**What is required:** Below are the entries; return exactly the line with "arr@lifesciadvisors.com" and every later line, without anything else.

○ ○ ○ ○ ○ ○ ○

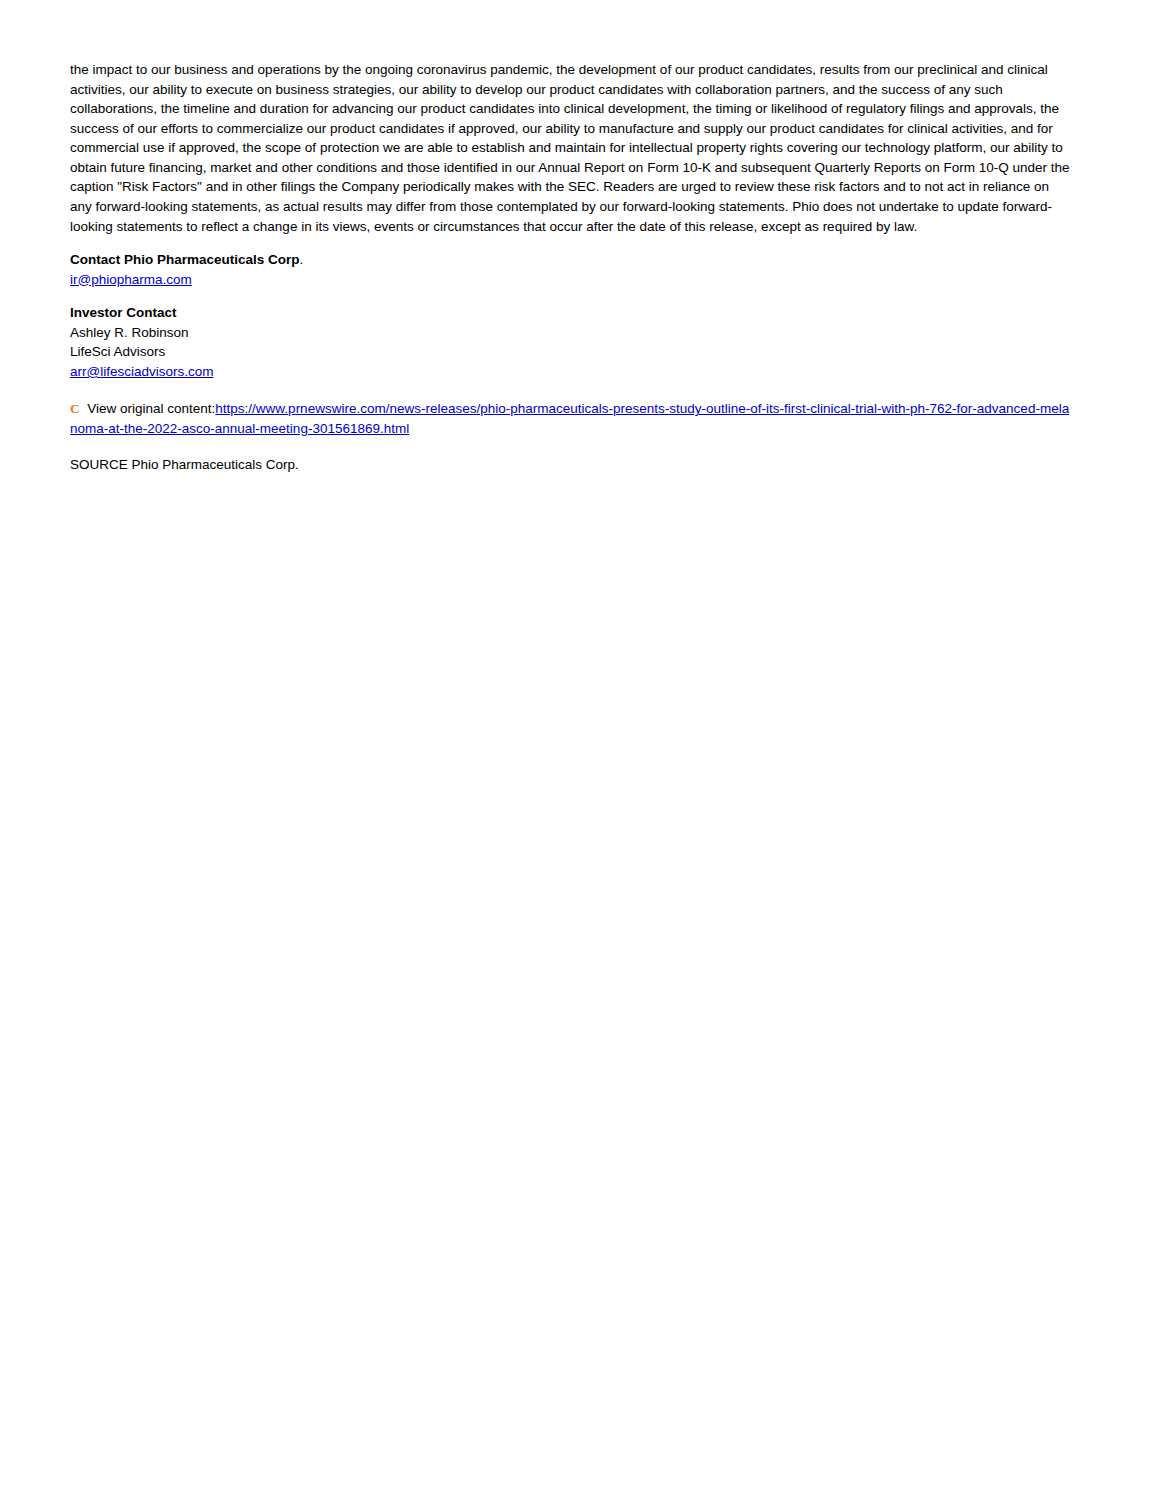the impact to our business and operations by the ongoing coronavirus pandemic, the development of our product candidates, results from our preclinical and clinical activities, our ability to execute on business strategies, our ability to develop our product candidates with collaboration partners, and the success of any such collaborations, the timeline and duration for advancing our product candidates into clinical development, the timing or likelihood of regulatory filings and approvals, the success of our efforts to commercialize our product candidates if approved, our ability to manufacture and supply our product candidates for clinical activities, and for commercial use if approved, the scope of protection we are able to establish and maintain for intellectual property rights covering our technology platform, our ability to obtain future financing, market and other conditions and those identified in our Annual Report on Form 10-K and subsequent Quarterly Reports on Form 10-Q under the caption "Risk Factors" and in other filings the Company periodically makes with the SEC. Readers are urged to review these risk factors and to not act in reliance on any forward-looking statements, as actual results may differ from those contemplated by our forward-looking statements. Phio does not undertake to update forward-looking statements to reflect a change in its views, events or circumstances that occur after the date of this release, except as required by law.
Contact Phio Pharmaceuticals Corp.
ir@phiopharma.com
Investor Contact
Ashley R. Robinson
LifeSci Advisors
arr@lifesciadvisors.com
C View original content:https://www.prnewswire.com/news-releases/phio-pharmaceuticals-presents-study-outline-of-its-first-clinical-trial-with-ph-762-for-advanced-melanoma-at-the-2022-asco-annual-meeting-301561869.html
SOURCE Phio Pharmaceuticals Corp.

○ ○ ○ ○ ○ ○ ○

**Response below:**
arr@lifesciadvisors.com
C View original content:https://www.prnewswire.com/news-releases/phio-pharmaceuticals-presents-study-outline-of-its-first-clinical-trial-with-ph-762-for-advanced-melanoma-at-the-2022-asco-annual-meeting-301561869.html
SOURCE Phio Pharmaceuticals Corp.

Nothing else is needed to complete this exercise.